PROTEST will hit the streets in towns and cities across Britain on Saturday as the People’s Assembly puts a spotlight on who’s causing the cost-of-living crisis.

Armies of Establishment economists promote a myth that the operations of the market are mysterious and unchallengeable.

That there is nothing we can do about soaring prices or falling wages — we just have to adjust to them, as the multimillionaire Conservative Chancellor Rishi Sunak advises us.

This is a lie, and the dozens of localised protests must take the message to politicians that there are alternatives and we mean to fight for them.

It is a political choice to allow energy bills to rise by nearly £700 without ending the madness by taking the sector into public hands — which would enable government to protect us from market fluctuations. The French government has limited bill increases to 4 per cent and that could be done here. 

It is a political choice to hold pay down below inflation across the public sector, a kick in the teeth for workers who’ve made huge sacrifices to keep the country running during the pandemic.

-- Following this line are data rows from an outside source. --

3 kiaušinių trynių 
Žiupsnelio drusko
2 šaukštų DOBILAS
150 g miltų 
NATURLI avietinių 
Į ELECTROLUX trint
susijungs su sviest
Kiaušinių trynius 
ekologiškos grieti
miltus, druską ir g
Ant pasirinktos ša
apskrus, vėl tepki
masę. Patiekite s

It is a political choice to use attacks on benefits to counter the impact of labour shortages and an uptick in industrial militancy which raise pressure for pay rises. It is clear that the government intends living standards to fall: all its policies are designed to produce that outcome. 

This is because super-profits for the few are more important to ministers than the ability of millions of ordinary people to heat their homes or feed their families.

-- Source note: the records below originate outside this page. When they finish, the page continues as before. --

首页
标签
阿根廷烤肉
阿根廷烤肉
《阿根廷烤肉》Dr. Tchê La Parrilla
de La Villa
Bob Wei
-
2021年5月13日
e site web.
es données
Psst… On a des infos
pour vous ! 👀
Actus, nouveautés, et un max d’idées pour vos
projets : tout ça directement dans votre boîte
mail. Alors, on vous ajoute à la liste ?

The government — reeling from an endless stream of leaks exposing lockdown-breaching revelry at No 10 — is desperate to distract us.

Nothing else could explain the bizarre decision to send Liz Truss to Moscow this week to talk up the threat of war when she had nothing to say to the Russians and no proposals to make.

A Labour leader who connives at the pretence that Russia is about to invade Ukraine — something the Ukrainian government itself has repeatedly asked London and Washington to stop saying — is giving the Tories a free pass in order to give his predecessor and the anti-imperialist left a kicking.

His pointless trip to the Nato headquarters in Brussels, merely to pledge his allegiance to the most dangerous military alliance on the planet and apologise to the masters of war for his party’s failure to dance to their tune under Jeremy Corbyn, was a stunt as superfluous as Truss’s and exposes his priorities at this key juncture for our movement.

The Labour right knows that a wave of anger over the cost of living and a surge in protests and strikes will reignite conversations about who owns and controls Britain and spell opportunities for the left.

They are determined to counter those by ramping up the smears against left organisations such as the Stop the War Coalition and intensifying their internal war on socialists — as Peter Mandelson made clear with his warning to the Socialist Campaign Group not to promote policies Keir Starmer doesn’t support, such as public ownership.

The truth is that the reckoning we need with the rich at home is inseparable from an end to Britain’s support for US warmongering abroad.

The new cold war we support in obeisance to Washington is seeing massive rises in military spending while our pay is cut and the NHS groans under an unmanageable treatment backlog.

And Britain’s backing for an unjust and super-exploitative world order policed by the United States has its roots in the crooked financial interests that dominate the City of London, the same that distort our whole economy and ensure corporate profit always trumps human need.

Today’s demonstrations must be the start of a campaign to challenge all that. Britain needs a pay rise; nobody needs a war.